_Collected data_.
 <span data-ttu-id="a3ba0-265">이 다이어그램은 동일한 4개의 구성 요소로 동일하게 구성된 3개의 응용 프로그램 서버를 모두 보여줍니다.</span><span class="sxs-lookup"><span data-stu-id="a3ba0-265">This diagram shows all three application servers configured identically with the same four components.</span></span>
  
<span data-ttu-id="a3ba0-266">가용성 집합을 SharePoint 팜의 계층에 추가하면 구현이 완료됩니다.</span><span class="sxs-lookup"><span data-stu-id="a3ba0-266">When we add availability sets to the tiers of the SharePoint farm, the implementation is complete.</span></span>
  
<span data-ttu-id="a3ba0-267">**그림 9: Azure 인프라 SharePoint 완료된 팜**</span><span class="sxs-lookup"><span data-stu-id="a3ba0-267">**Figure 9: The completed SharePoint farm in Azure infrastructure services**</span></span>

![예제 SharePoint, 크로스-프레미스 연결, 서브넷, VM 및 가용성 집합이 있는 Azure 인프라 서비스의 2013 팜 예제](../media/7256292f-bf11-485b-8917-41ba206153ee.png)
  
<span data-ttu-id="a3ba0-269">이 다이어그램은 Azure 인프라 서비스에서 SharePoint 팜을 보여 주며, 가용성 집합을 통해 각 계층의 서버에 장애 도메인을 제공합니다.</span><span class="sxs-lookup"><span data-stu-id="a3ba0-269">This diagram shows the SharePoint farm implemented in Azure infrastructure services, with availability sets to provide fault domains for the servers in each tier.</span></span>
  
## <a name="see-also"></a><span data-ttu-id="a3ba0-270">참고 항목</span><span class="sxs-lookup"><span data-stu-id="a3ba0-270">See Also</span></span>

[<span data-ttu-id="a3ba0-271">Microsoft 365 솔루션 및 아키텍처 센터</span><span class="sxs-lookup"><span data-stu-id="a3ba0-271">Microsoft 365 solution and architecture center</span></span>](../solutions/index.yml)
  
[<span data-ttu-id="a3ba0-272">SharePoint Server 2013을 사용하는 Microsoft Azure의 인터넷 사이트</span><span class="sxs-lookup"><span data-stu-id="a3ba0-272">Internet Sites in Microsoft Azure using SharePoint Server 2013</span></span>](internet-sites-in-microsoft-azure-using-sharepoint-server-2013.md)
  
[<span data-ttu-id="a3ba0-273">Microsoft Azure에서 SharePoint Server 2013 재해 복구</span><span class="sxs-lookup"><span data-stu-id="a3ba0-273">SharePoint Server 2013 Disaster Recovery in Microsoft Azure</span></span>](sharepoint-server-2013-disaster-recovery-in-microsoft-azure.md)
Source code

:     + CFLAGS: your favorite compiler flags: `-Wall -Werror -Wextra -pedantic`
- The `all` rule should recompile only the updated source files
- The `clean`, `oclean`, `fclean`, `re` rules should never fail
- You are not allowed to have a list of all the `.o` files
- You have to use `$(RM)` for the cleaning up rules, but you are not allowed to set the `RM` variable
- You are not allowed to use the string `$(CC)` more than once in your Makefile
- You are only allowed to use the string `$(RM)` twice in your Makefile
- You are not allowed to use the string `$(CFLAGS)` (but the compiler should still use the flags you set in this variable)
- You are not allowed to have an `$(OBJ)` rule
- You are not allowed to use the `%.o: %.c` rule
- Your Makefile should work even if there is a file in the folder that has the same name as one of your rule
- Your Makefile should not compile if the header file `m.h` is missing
...
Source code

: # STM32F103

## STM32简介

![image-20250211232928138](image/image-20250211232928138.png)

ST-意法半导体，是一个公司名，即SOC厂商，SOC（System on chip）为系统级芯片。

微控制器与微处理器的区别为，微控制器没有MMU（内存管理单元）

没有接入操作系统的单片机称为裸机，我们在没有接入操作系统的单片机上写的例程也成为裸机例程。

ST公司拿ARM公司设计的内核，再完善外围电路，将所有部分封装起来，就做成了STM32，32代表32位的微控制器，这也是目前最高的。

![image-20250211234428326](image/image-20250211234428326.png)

_Exercise_. Whenever a line includes the word "다이어그램은", pull it out of the entries.

_Response to the task_.
 <span data-ttu-id="a3ba0-265">이 다이어그램은 동일한 4개의 구성 요소로 동일하게 구성된 3개의 응용 프로그램 서버를 모두 보여줍니다.</span><span class="sxs-lookup"><span data-stu-id="a3ba0-265">This diagram shows all three application servers configured identically with the same four components.</span></span>
<span data-ttu-id="a3ba0-269">이 다이어그램은 Azure 인프라 서비스에서 SharePoint 팜을 보여 주며, 가용성 집합을 통해 각 계층의 서버에 장애 도메인을 제공합니다.</span><span class="sxs-lookup"><span data-stu-id="a3ba0-269">This diagram shows the SharePoint farm implemented in Azure infrastructure services, with availability sets to provide fault domains for the servers in each tier.</span></span>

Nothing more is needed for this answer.